298,205 BCE
The fever had begun three days ago.
The first sign came while tending the fire. The color of the flames looked wrong. There was more red than usual. That was all, the one thought. More wood was added. It burned properly.
The next morning, the body refused to rise.
Knees on the ground, hands pressed to the earth, the one remained there. An older woman bent down to look at the face. She made a low sound. It might have meant: get up. The one could not get up.
The one was laid down.
Placed in the shelter of a rock. The wind did not reach there. The sun touched it only briefly. Against a feverish body, it was cold. But no one moved the one elsewhere.
The tension within the group lay in another direction.
For several days now, strange shadows had been visible beyond the rocks. Tall shadows. Shadows that moved differently. The adults in the group moved without making sound. Their eyes all turned the same way. The one had known about the shadows. From beside the fire, the one had watched the adults' bodies stiffen each time the shadows drew near.
In the fever, the one returned to this again and again.
The shadows beyond the rocks. The rigid bodies of the adults.
Something cold lived deep in the belly. It was separate from the fever.
On the afternoon of the third day, when the sun had passed its peak, a disturbance moved through the group. Several people cried out, bodies collided, and then after a time it grew quiet again. The one tried to lift a head from behind the rock. It would not lift.
The ground was cold.
It felt as though the fever was being drawn down into the earth. The one knew this was not so, but felt it nonetheless.
There was wind.
The body knew what the wind carried. The smell of smoke. The smell of distant grass. The smell of a water place. And then, the smell of blood.
Someone came from the direction of the group. An adult man. He looked at the one. He looked for a while. Then he left.

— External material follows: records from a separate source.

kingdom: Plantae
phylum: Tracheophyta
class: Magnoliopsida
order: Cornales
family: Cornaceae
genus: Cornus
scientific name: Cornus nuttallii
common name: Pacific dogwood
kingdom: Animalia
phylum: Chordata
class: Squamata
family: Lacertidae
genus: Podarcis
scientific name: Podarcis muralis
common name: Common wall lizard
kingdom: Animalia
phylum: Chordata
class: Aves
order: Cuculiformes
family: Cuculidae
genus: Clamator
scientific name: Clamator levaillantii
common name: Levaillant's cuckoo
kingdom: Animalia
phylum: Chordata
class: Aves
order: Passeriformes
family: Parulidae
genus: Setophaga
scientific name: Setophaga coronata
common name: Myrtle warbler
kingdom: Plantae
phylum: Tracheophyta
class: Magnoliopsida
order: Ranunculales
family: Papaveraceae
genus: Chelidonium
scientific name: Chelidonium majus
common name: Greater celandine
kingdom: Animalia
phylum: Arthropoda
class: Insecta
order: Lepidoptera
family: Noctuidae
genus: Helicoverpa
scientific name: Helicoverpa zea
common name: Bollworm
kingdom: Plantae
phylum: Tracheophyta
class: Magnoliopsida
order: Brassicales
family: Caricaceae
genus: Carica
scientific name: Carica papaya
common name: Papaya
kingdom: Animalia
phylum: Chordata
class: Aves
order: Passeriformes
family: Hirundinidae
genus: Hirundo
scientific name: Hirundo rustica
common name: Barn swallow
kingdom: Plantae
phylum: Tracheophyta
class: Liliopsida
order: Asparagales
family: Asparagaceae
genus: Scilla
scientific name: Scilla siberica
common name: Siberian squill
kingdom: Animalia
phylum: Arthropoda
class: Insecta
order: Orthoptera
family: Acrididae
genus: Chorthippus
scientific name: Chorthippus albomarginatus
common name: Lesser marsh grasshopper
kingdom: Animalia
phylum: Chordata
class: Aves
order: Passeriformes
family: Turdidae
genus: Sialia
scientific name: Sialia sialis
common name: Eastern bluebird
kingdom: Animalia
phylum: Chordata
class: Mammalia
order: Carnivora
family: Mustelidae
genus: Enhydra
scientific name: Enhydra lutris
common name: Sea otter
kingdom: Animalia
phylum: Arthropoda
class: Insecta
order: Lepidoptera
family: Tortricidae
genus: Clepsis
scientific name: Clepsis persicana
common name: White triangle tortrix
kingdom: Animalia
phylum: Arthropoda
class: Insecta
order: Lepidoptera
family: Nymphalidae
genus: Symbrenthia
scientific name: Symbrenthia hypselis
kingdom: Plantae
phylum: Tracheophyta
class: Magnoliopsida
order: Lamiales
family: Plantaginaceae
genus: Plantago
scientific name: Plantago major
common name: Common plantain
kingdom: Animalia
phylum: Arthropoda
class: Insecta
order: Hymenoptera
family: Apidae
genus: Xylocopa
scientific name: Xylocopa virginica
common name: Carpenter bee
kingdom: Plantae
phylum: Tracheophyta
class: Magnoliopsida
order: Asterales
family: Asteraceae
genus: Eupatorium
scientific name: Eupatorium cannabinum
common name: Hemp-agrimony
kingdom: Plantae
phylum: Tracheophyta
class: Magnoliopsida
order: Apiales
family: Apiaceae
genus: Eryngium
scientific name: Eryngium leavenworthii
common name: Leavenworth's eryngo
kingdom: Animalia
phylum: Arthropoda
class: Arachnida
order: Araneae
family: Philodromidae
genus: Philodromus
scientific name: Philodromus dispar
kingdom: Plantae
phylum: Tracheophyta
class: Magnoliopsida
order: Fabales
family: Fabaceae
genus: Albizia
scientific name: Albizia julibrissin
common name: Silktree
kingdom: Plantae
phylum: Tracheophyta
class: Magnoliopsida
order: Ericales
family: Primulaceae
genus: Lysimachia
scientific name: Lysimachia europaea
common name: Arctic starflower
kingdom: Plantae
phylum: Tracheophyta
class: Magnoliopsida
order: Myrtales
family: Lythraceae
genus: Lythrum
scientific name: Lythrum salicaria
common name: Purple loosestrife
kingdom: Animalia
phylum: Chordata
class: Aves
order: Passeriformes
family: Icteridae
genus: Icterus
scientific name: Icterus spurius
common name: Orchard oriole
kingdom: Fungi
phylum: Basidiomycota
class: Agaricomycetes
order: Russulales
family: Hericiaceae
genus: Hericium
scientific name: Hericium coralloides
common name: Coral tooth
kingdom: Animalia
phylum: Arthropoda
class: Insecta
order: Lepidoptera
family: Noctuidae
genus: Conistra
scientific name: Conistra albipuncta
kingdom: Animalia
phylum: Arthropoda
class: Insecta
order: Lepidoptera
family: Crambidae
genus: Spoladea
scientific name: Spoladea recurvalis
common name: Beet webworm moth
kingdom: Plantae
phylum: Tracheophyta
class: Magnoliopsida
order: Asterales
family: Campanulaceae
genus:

The one traced a finger along the ground.
There was no intention to write anything. The finger simply moved. The sand moved. A line appeared. It meant nothing.
The finger stopped.
Then moved again, in a different direction. The grains of rock were pushed aside to the edge. A small hollow formed there. The one looked at it.
That was all.
The body grew still soon after, but it was not the fever that had lifted. What had lifted was something else.
At the edge of a dry plateau, a band of ancient people drank from a river. The river was narrow; the rocky bed showed through clearly. In the northern forest something large had fallen, and vultures traced their slow circles overhead. On a distant coastline, waves wore the sand away, and the shape of a new shore was quietly coming into being. This world takes no notice of any death. It simply moves.
The thread moved on toward someone else.